I’ll include a copyright-free template which you can download and use if you want to (although you might have to resize it, since it’s fairly small. It’s also only in portrait too.)

This template is released without copyright.

This template is released without copyright.

It’s fairly easy to make a template in MS Paint too – just remember that the dots should be below the exact same point in the middle of your picture and they should be the same size and the same height. The advantage of making your own template is that it’s a lot easier to make it the right size for your picture (since you don’t have to re-size it to fit into the template)

This guide will be using a fairly simple drawing from one of my “How To Draw” guides and it will show you how to make a very basic stereoscopic image with two “layers”. I’m using version 5.1 of MS Paint, but I guess that the fairly basic features I’m using are probably in more modern versions of Paint too.

I’ve also set the basic “background” colour of MS Paint to bright pink in this tutorial, so it’ll be easy to see what I’ve moved. Anyway, let’s get started….

Firstly, copy your picture in the left side of the template…

Stereoscopic image tutorial step 1

Once you’ve done that, copy it into the right side of the template. If you’ve re-sized the image to fit it into the template, then select the image from the left side of the template using the “select” tool and make a copy of that. This is because it is extremely important that both images are exactly the same size.

Once you’ve done that, you’ll end up with something like this:

Stereoscopic image tutorial step 2

You only need to alter the picture on the right side of the template in order to make a stereoscopic image.

In this guide, I’ll be showing you how to make everything inside the window appear further away than the wall in front of it.

Click on the “Free-Form Select” tool and draw around the area inside the window. In this guide, I’ll be leaving a large margin on the right-hand side of the window (for reasons I’ll explain later).

Notice how I've left a gap between the right side of the area I've selected and the edge of the window.

Notice how I’ve left a gap between the right side of the area I’ve selected and the edge of the window.

Once the area is selected, you can move it to the right in order to make it look further away (this is why the margin on the right-hand side of the window is so useful – since it allows you to move it without covering up any of the window frame).

As a general rule, if you want things to be further away from the viewer, move them further to the right.
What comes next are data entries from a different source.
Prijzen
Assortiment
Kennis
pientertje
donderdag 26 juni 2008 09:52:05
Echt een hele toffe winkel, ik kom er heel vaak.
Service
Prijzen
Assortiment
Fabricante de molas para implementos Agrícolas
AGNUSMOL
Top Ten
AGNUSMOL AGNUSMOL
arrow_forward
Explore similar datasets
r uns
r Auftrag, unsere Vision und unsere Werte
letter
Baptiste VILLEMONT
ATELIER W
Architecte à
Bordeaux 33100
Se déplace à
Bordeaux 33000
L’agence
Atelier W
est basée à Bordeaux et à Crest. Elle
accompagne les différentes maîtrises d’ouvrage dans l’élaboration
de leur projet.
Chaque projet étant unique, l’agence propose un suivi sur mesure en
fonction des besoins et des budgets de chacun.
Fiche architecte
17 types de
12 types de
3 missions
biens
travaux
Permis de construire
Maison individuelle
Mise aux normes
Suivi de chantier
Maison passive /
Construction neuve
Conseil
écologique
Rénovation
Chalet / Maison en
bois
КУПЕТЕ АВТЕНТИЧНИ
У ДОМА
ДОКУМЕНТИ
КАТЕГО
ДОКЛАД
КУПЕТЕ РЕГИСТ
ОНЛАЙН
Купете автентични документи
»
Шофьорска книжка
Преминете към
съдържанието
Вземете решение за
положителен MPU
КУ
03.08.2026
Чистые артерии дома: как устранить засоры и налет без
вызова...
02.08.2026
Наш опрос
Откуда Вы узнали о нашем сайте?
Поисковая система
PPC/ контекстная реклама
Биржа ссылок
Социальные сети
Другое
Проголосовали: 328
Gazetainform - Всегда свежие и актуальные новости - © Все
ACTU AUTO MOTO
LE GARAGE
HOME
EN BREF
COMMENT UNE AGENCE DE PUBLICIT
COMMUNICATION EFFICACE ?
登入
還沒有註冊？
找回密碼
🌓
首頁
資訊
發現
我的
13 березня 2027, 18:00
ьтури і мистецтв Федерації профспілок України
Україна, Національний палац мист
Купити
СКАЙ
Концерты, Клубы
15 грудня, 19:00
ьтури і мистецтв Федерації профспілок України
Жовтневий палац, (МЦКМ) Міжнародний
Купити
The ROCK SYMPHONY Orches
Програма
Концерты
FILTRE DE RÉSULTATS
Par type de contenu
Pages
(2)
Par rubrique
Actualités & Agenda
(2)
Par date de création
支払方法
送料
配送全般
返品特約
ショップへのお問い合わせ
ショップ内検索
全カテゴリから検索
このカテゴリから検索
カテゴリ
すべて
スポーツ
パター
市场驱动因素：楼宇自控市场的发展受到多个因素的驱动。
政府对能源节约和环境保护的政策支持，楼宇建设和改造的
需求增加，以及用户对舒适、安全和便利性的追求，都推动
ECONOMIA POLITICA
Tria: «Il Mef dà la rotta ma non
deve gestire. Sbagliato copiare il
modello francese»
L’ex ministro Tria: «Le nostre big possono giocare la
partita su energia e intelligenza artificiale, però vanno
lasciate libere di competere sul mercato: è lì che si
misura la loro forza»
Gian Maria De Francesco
If you want things to be closer to the viewer, then either leave them where they are or move them to the left (and leave a margin on the left side rather than the right side).

Once you’ve moved the window to the right, you should have something like this (again, I’ve used bright pink for the “background” behind the drawing).

I've moved the selected area to the right.

I’ve moved the selected area to the right.

Now all you have to do is to colour over the space where the selected area used to be. The best way to do this is to zoom in and use the “Pick Colour” tool on the area next to the space in order to get the colours exactly right (when you click on an area with this tool, it automatically changes the primary colour to the same colour as the area you clicked on), then use either the pencil or the brush to colour over it.

You’ll probably have to use the “Pick Color” tool several times. But, eventually you’ll end up with something like this:

Fantastic!

Fantastic!

Well done! You’ve just made a stereoscopic image! Go on, try it out (just cross your eyes until you can see three dots below the pictures instead of two or four).

Although this guide is fairly basic, this technique can be used to turn pretty much any image into a stereoscopic image.